Not necessarily true. What I am trying to point out is not that the State
IS the ruling class...rather, that the State ACTS ON BEHALF OF the ruling
class. E.G., Hitler was not the ruling class in Germany - he merely
represented the ambitions of German industrialists who were locked out of
world markets by the ruling classes of WW I victors. His value to the
ruling class was that the nationalism of his ideology gave political life
to the material needs of Germany's industrial elite...expanded markets, the
rationalisation of the economy by national cartel, the expropriation of
many upper-middle class petty- and finance-capitalists, the suppression of
vibrant Social Democrat and Communist trade unions, scapegoating of Jews
and Gypsies to deflect the blame for the economic ruin of the country away
from German capitalism and it's adventurism in WW I, etc.
> The question is not one of organization but one of whether there exists a
monopoly of force.
> Anarchists merely seek VOLUNTARY forms of organization and there is
> NOTHING wrong with that. The State has historically proven its
> malevolence with war ,genocide, censorship and other atrocities that far
> out weigh any alleged benefits to any individuals but to those who rule.
> That is why Chomsky is an anarchist and why I am one. Like most
> anarchists , Chomsky and I are for organization. We simply reject a
> monopoly of force over a geographic area called the
> State.
>        Anarcho-syndicalists like Chomsky and myself are a persuasive and
> pervasive presence in the anarchist movement and we argue for free
> association of workers without the State. I have read all the statist
> literature in Political Science. One more read-through is not going to
> convince me to tolerate the the evils of statism. For anyone who wants to
> understand anarchism from a naturalistic perspective I would suggest the
> works of Petr A. Kropotkin, particularly MUTUAL AID: A Factor in
> Evolution.
>
>         I am sure Chomsky would have sympathy for any non-anarchist's
> concern about social organization (as do I). But statists always try to
> force us to choose a monopoly of force or chaos. That is not the only
> choice. In fact, it could well be argued that statists are responsible
> for most of the Chaos around us.

I don't think that the State was, or is, responsible for the anarchy of
production in a free-market capiitalism, yet, such anarchy has, and will,
always accompany such economies.

>         The assertion that we need "Central" Organization is not correct.
> Central organization lends itself almost exclusively to exploitation
> because group selection models are implicitly used to justify a ruler or
> ruling class. Methodological individualism , to which you seem to
> ascribe, rejects group selection.
>
>         Workers can organize voluntarily to take back what the State and
> ruling class have usurped and prevent the re-establishment of any
> monopoly of force or state.
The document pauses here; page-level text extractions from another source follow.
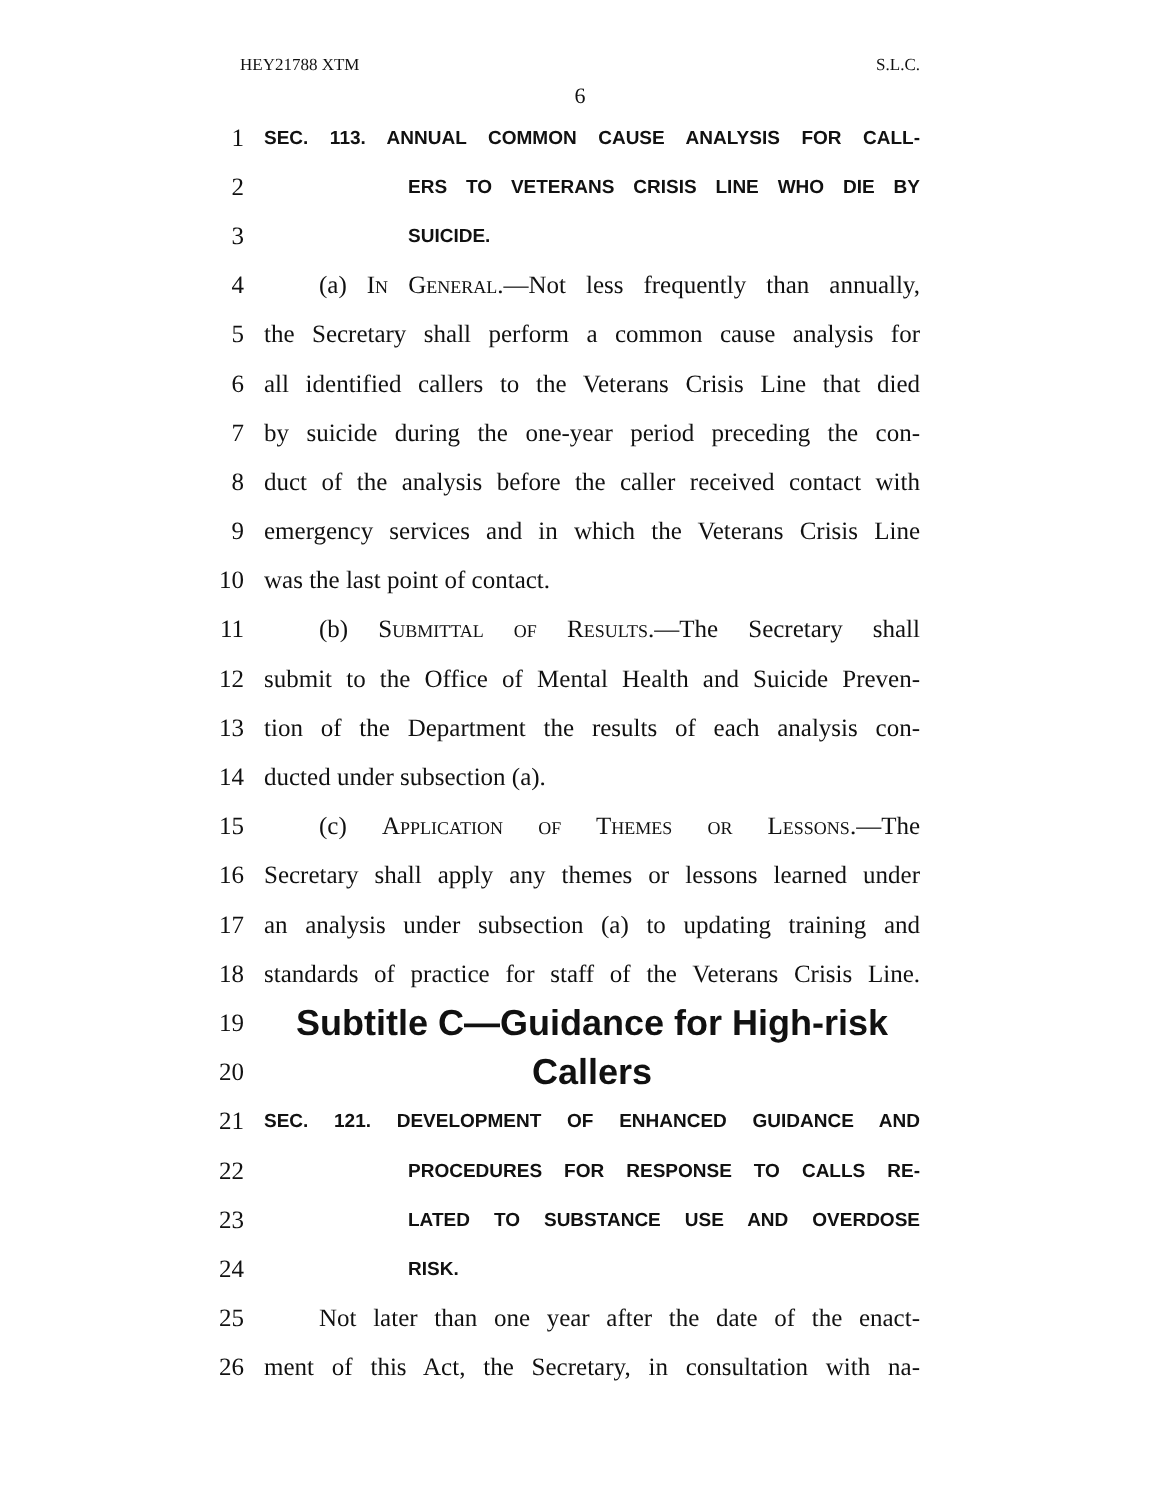HEY21788 XTM S.L.C.
6
1 SEC. 113. ANNUAL COMMON CAUSE ANALYSIS FOR CALL-
2 ERS TO VETERANS CRISIS LINE WHO DIE BY
3 SUICIDE.
4 (a) In General.—Not less frequently than annually,
5 the Secretary shall perform a common cause analysis for
6 all identified callers to the Veterans Crisis Line that died
7 by suicide during the one-year period preceding the con-
8 duct of the analysis before the caller received contact with
9 emergency services and in which the Veterans Crisis Line
10 was the last point of contact.
11 (b) Submittal of Results.—The Secretary shall
12 submit to the Office of Mental Health and Suicide Preven-
13 tion of the Department the results of each analysis con-
14 ducted under subsection (a).
15 (c) Application of Themes or Lessons.—The
16 Secretary shall apply any themes or lessons learned under
17 an analysis under subsection (a) to updating training and
18 standards of practice for staff of the Veterans Crisis Line.
19 Subtitle C—Guidance for High-risk
20 Callers
21 SEC. 121. DEVELOPMENT OF ENHANCED GUIDANCE AND
22 PROCEDURES FOR RESPONSE TO CALLS RE-
23 LATED TO SUBSTANCE USE AND OVERDOSE
24 RISK.
25 Not later than one year after the date of the enact-
26 ment of this Act, the Secretary, in consultation with na-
That is Chomsky's position and that of all
> anarcho-syndicalists.

I would appreciate someone telling me where I can research, and actually
discover, the difference between these voluntary organizations and the
Worker's Councils ("Soviets") that existed in pre-revolutionary Russia.
Note - I have researched it somewhat extensively, yet I have yet to really
discover the essential difference(s).